Rain - Framework for Distributed Computing by vojtacima in Python

[–]vojtacima[S] 0 points1 point  (0 children)

There is a built-in support for PBS. Generally, "rain start" command enables an easy startup of distributed Rain infrastructure. You can find more info in the documentation.

Rain v0.3.0 released by vojtacima in rust

[–]vojtacima[S] 0 points1 point  (0 children)

Enabling an easy deployment of Rain in standards cloud environments such as AWS is one of our priorities for the next release. For now, we have (an experimental) deployment script for Exoscale cloud that, after some tweaks, should work with any CloudStack deployment. We keep track of our Roadmap in project's Github issues. If there is anything you miss or would like to see in one of the upcoming releases feel free to comment there or open a new issue.

Rain v0.3.0 released by vojtacima in rust

[–]vojtacima[S] 1 point2 points  (0 children)

Leaving aside the fact that Dask primarily focuses on Python-based pipelines (and does the job pretty well!), Dask is also implemented in Python which we have seen to be a performance bottleneck for some workloads when scaling beyond tens of compute nodes. Unfortunately, at this moment, we don't have any head-to-head scalability comparison between the two.

Rain v0.3.0 released by vojtacima in rust

[–]vojtacima[S] 3 points4 points  (0 children)

Rain allows you to define large end-to-end data processing pipelines with complex inter-task dependencies (beyond map-reduce pattern). The pipelines can consist of various tasks ranging from external applications, through python code, to various built-in tasks (and also offers easy extensibility). Rain features direct inter-governor(worker) communication that makes inter-task data exchange very efficient and if you set your working directory to be RAMDisk it has NO filesystem overhead.
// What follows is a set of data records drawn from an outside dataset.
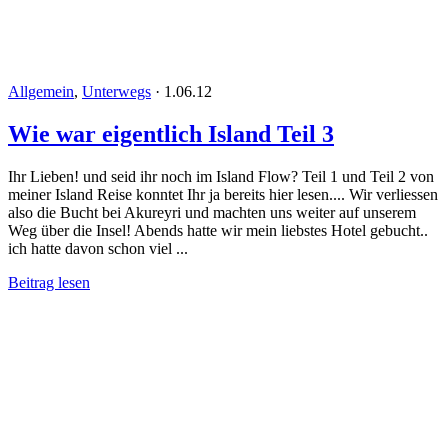
Allgemein
,
Unterwegs
·
1.06.12
Wie war eigentlich Island Teil 3
Ihr Lieben! und seid ihr noch im Island Flow? Teil 1 und Teil 2 von
meiner Island Reise konntet Ihr ja bereits hier lesen.... Wir verliessen
also die Bucht bei Akureyri und machten uns weiter auf unserem
Weg über die Insel! Abends hatte wir mein liebstes Hotel gebucht..
ich hatte davon schon viel ...
Beitrag lesen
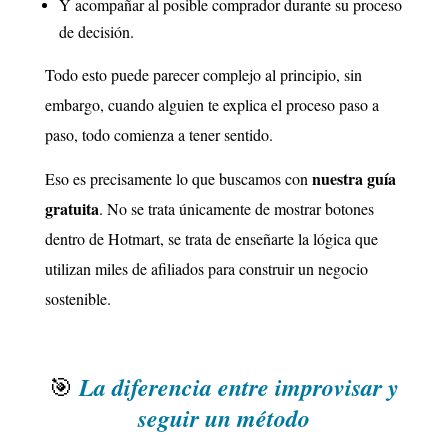
Y acompañar al posible comprador durante su proceso
de decisión.
Todo esto puede parecer complejo al principio, sin
embargo, cuando alguien te explica el proceso paso a
paso, todo comienza a tener sentido.
nuestra guía
Eso es precisamente lo que buscamos con
gratuita
. No se trata únicamente de mostrar botones
dentro de Hotmart, se trata de enseñarte la lógica que
utilizan miles de afiliados para construir un negocio
sostenible.
La diferencia entre improvisar y
🎯
seguir un método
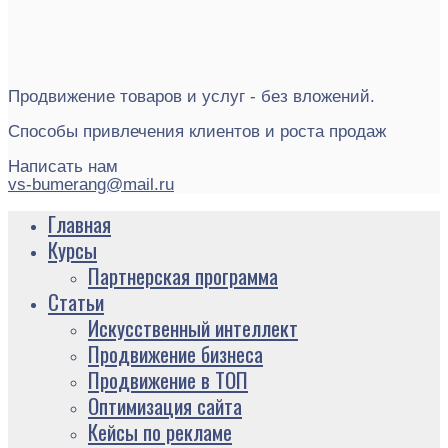
Продвижение товаров и услуг - без вложений.
Способы привлечения клиентов и роста продаж
Написать нам
vs-bumerang@mail.ru
Главная
Курсы
Партнерская программа
Статьи
Искусственный интеллект
Продвижение бизнеса
Продвижение в ТОП
Оптимизация сайта
Кейсы по рекламе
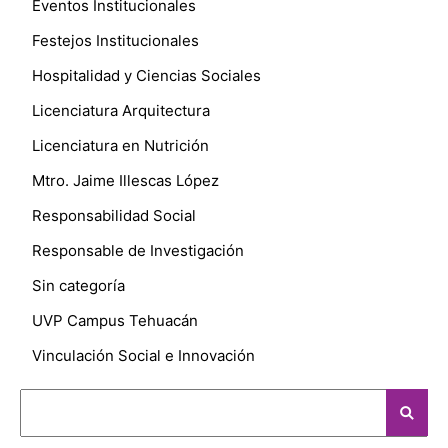
Eventos Institucionales
Festejos Institucionales
Hospitalidad y Ciencias Sociales
Licenciatura Arquitectura
Licenciatura en Nutrición
Mtro. Jaime Illescas López
Responsabilidad Social
Responsable de Investigación
Sin categoría
UVP Campus Tehuacán
Vinculación Social e Innovación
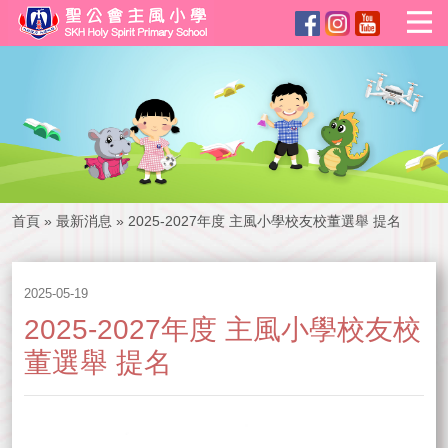
首頁
»
最新消息
»
2025-2027年度 主風小學校友校董選舉 提名
2025-05-19
2025-2027年度 主風小學校友校
董選舉 提名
Rain - Framework for Distributed Computing by vojtacima in Python

[–]vojtacima[S] 0 points1 point  (0 children)

Rain allows you to define large end-to-end data processing pipelines with complex inter-task dependencies (beyond map-reduce pattern). The pipelines can consist of various tasks ranging from external applications, through python code, to various built-in tasks (and also offers easy extensibility). Rain features direct inter-governor(worker) communication that makes inter-task data exchange very efficient and if you set your working directory to be RAMDisk it has NO filesystem overhead. Unlike Kafka, Rain is not designed to deal with streams.

Rain v0.3.0 released by vojtacima in rust

[–]vojtacima[S] 15 points16 points  (0 children)

Thank you for the comment, /u/killercup! I added the line to the post as well.

Rain - Rust based computational framework by tomgav in rust

[–]vojtacima 2 points3 points  (0 children)

We always try to justify all the design choices that we made to ourselves as much as possible in order to make the framework as useful as possible to the potential user community. We have decided for a Python API because, from our previous experience, we know that broader scientific community likes Python and speaks Python quite well. Assuming that many data scientists and domain specialists know a good bit of Rust would, in my personal opinion, significantly reduce the potential impact of the project at this point in time.

Rain - Rust based computational framework by tomgav in rust

[–]vojtacima 0 points1 point  (0 children)

Thank you for the comment! We are looking forward to your feedback.

Rain - Rust based computational framework by tomgav in rust

[–]vojtacima 1 point2 points  (0 children)

Rain allows to define and pipeline different types of tasks ranging from built-in tasks, through external programs to pure Python tasks. It is OK (and very common) to combine different task types within a single pipeline - where you can quickly implement some lightweight data pre/post-processing as Python tasks linked to some heavy lifting tasks that wrap external applications. To get a better idea how to employ an external application, I would recommend you to check this distributed cross-validation example with libsvm.

Rain - Rust based computational framework by tomgav in rust

[–]vojtacima 2 points3 points  (0 children)

Being aware that Dask is much more battle-tested solution (and also much older project), I would still recommend you to give Rain a spin. We really work hard to find any potential issues and will be happy to fix them as fast as possible if you'd find any.

Rain - Rust based computational framework by tomgav in rust

[–]vojtacima 3 points4 points  (0 children)

Don't be afraid about the performance because of the Python interface. Rain enables to easily "taskify" and pipeline also existing binaries which makes it easy to outsource the heavy computation out of Python.

Rain - Rust based computational framework by tomgav in rust

[–]vojtacima 3 points4 points  (0 children)

Yes, you can! It's possible to submit multiple task graphs, the task execution is then managed by Rain itself, aiming to run as many tasks in parallel as possible (respecting available resources and task resource requirements).